(WORK INSTRUCTION)
Check each line of the material below for the word "hand". State how many lines have it, and nothing more.

(RECORDS FOR THIS TASK)

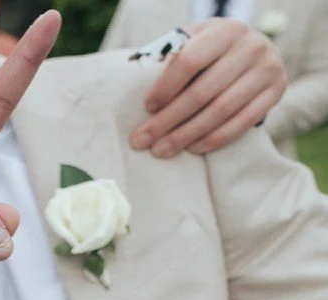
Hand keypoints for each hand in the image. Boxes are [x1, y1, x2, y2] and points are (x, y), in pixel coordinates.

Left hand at [131, 18, 285, 157]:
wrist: (254, 50)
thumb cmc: (210, 50)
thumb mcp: (193, 42)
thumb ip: (171, 57)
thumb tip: (141, 92)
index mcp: (225, 30)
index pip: (189, 61)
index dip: (165, 88)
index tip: (147, 108)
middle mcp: (251, 47)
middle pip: (203, 92)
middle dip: (167, 120)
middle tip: (141, 141)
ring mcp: (268, 69)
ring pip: (222, 110)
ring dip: (187, 135)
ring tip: (161, 150)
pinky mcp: (277, 90)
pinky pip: (244, 122)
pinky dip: (216, 139)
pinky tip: (193, 148)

(RESULT FOR THIS EXERCISE)
2